Ali-Foreman à Kinshasa
Si le Championnat du monde entre Muhammad Ali et George Foreman a atterri en Afrique en 1974, il le doit à la gouaille ou à l'inconséquence, c'est selon, de Don King. Pour convaincre les deux boxeurs de s'affronter, le promoteur américain avait promis à chacun une bourse faramineuse, 5 millions de dollars, qu'il était loin d'avoir. La quête de cette somme pour concrétiser l'affrontement le fait entrer en contact avec Mobutu, qui dirige le Zaïre (actuelle République démocratique du Congo) depuis 1965.
Le dictateur accepte de financer, à condition que le combat ait lieu à Kinshasa. Il y voit une opportunité de faire la promotion de son pays en l'adossant à la popularité d'Ali, qu'il fait voler dans son 747 privé pour la dernière étape entre Paris et sa capitale. Quand Foreman s'est blessé, en septembre 74, quelques jours avant la date initialement prévue, ce qui reportait le combat de plus d'un mois, pour que l'oeil droit du tenant du titre cicatrise, Mobutu est allé jusqu'à confisquer les passeports des deux boxeurs, de peur qu'ils quittent le pays et n'y reviennent jamais...
Dans un stade de football reconstruit pour l'occasion, qui avait aussi accueilli un concert avec James Brown et BB King pour têtes d'affiche, « A rumble in the jungle » a finalement bien eu lieu, le 30 octobre. Don King n'a pas réussi à y attirer les touristes-supporters des États-Unis ou d'Europe qu'il espérait, et dans sa bio d'Ali, Jonathan Eig en dénombre seulement trente-cinq venus des USA ! Mais, avec un premier coup de gong donné à 4 heures du matin, pour satisfaire les diffuseurs américains, le combat est entré dans l'histoire de la boxe.
Foreman-Frazier à Kingston
Champion du monde depuis 1971 et sa victoire sur Ali, Joe Frazier accepte d'aller en Jamaïque pour sa troisième défense de titre. S'il y retrouve George Foreman, il le doit au promoteur Lucien Chen. C'est lui qui a fait le lien avec le gouvernement jamaïquain qui, selon le livre de Richard Hoffer, Bouts of mania, a promis 850 000 dollars au tenant.

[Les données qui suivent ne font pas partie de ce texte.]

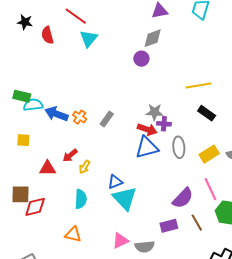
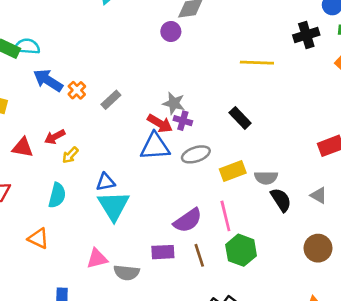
yellow line: (198, 85) -> (257, 63), moved
cyan semicircle: (33, 105) -> (27, 47), moved
gray ellipse: (179, 147) -> (196, 154), turned 65

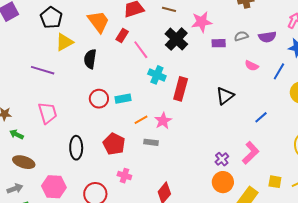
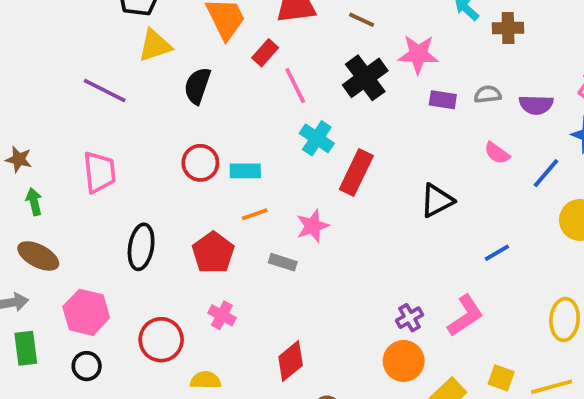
orange line: (141, 120) -> (255, 214), moved
green arrow: (17, 134) -> (34, 202), turned 40

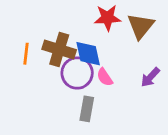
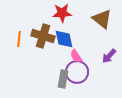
red star: (107, 18) -> (62, 13), moved
brown triangle: (141, 26) -> (102, 19), turned -30
purple circle: (77, 73) -> (77, 72), moved

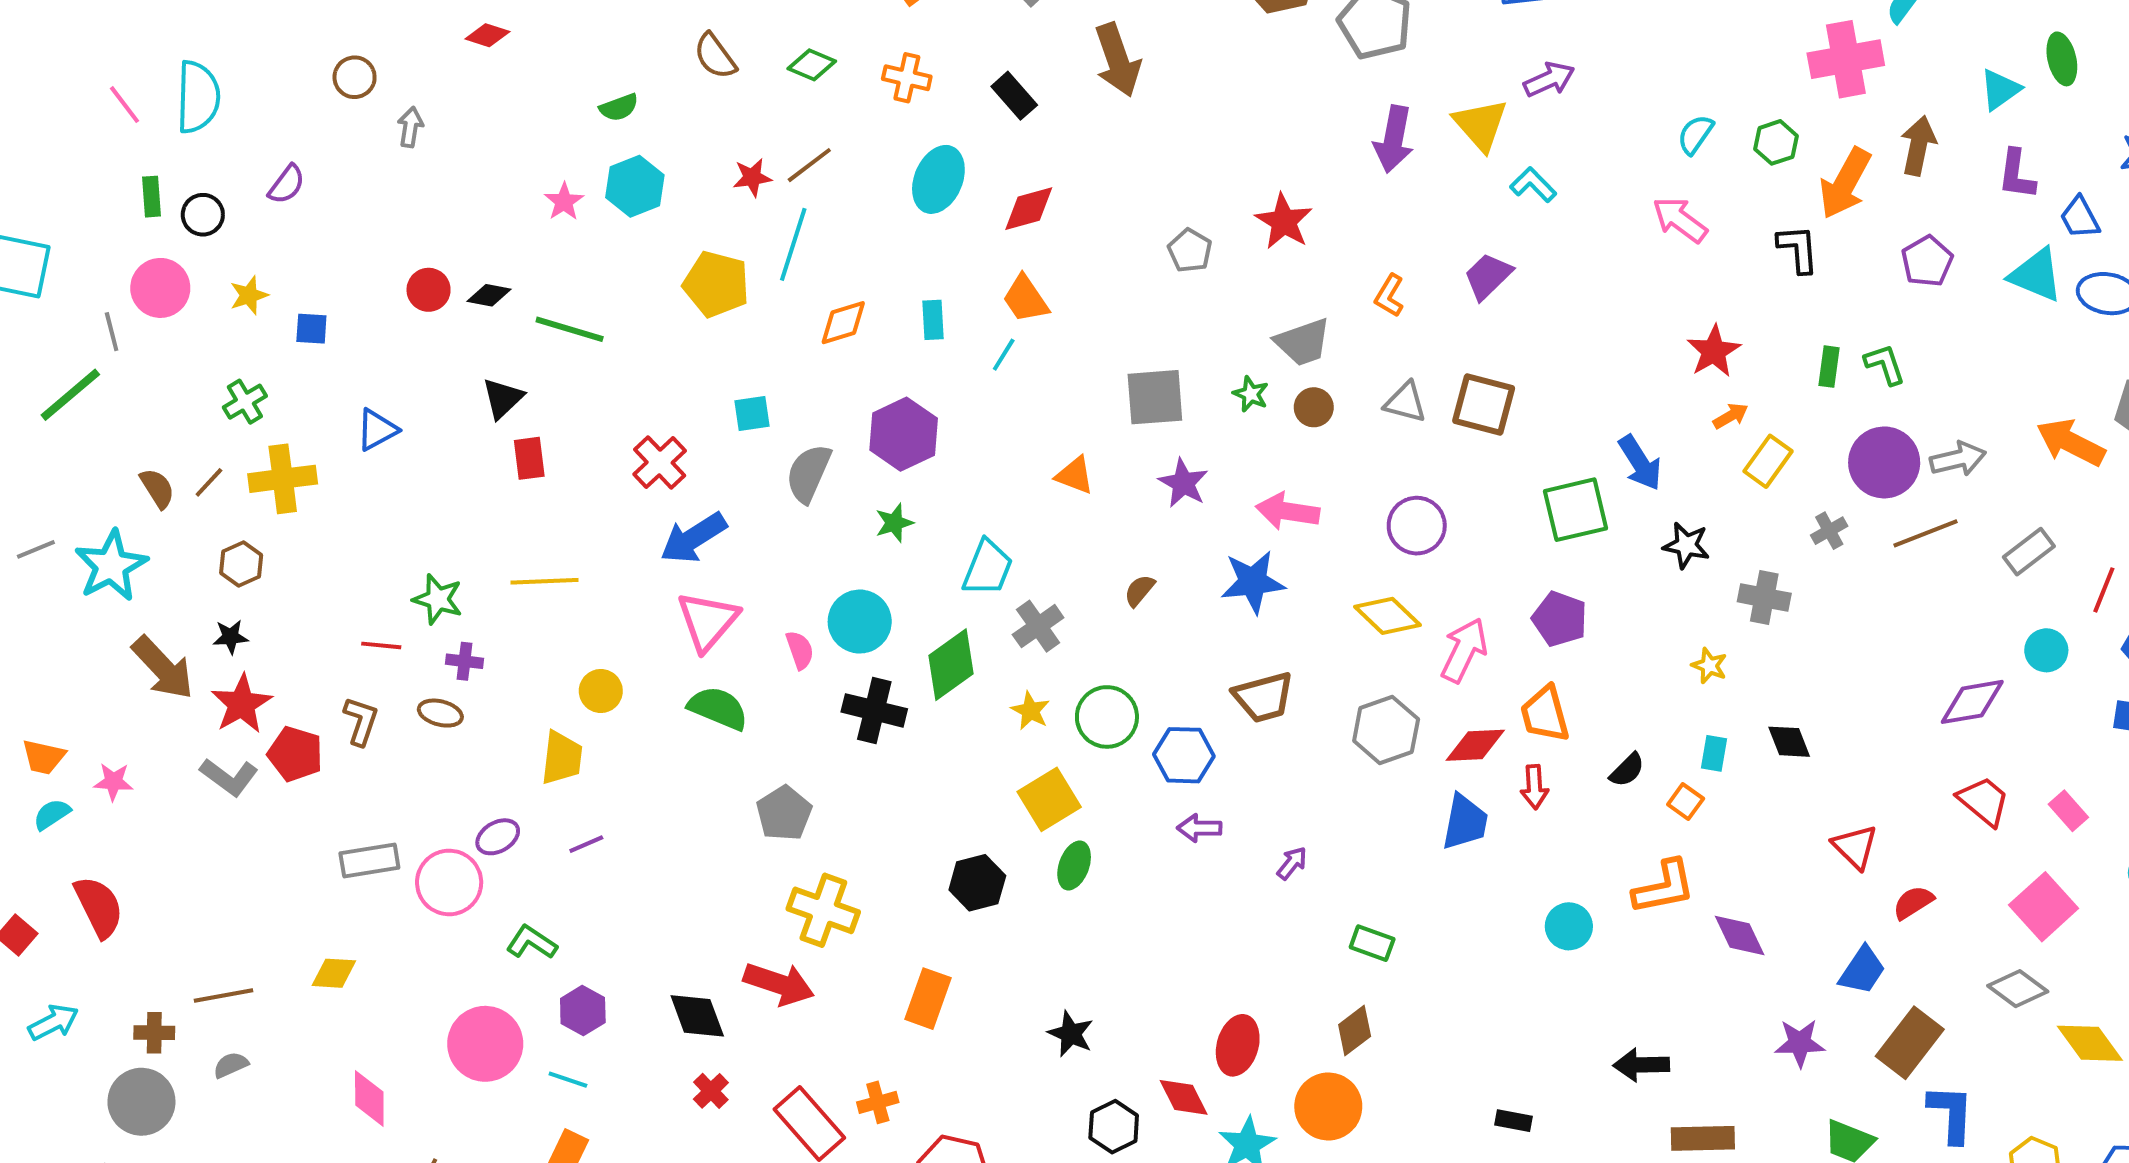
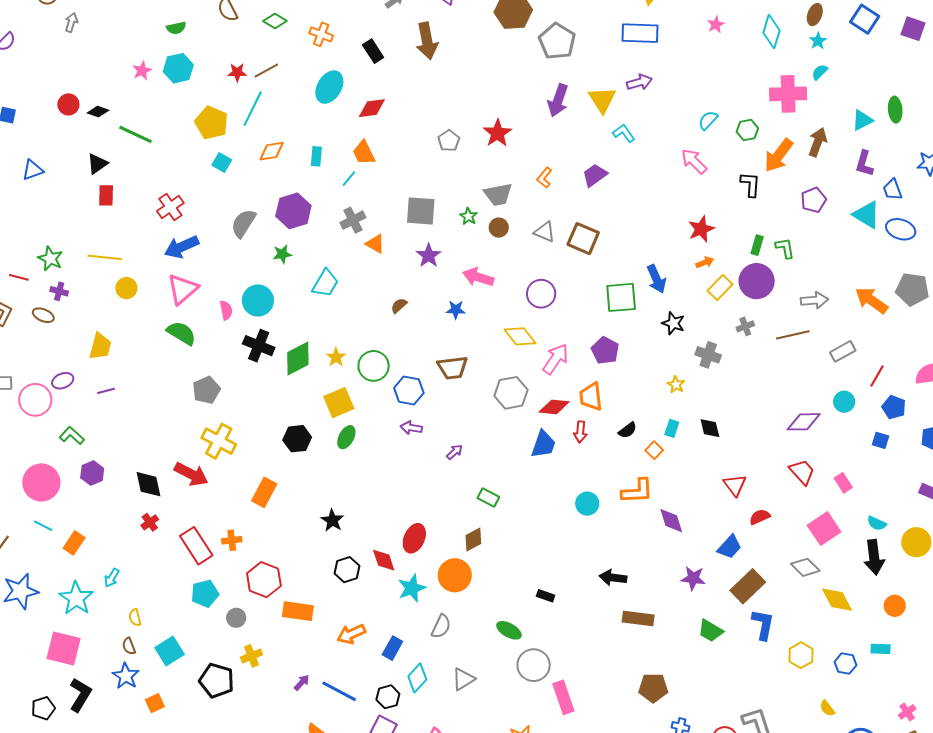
cyan square: (752, 414) -> (222, 163), moved, turned 30
purple circle: (1884, 462) -> (757, 281), moved
blue star: (1253, 582) -> (456, 310), size x0.6
gray cross: (1038, 626) -> (353, 220), moved
green diamond: (951, 665) -> (298, 359), moved
yellow circle: (601, 691) -> (126, 288), moved
cyan line: (568, 1080) -> (43, 526), moved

Nommé « The Sunshine Showdown », ce combat est le premier véritable écart exotique d'un Championnat du monde poids lourds, dans un pays où aucun combattant n'a d'attaches. Le rapide K.-O. infligé par Foreman finira d'inscrire le combat dans les mémoires.
Ali-Frazier 3 à Manille
La dernière rencontre entre Ali et Frazier a suivi les mêmes nécessités que le Ali-Foreman de Kinshasa. Les bourses promises trouvent leur financier : Ferdinand Marcos, qui dirige les Philippines depuis une décennie. Comme Mobutu, il veut que la popularité d'Ali « blanchisse » la sulfureuse réputation de son régime, qui a instauré la loi martiale en 1972. Sa femme, Imelda, ancienne reine de beauté, qui était encore députée en juin dernier à 90 ans, soigne aussi son image à travers ce « Thriller in Manilla », passé à la postérité pour la violence du combat, débuté à 10 heures du matin, dans une chaleur torride, jusqu'à l'abandon de Frazier à l'appel du 15e et dernier round.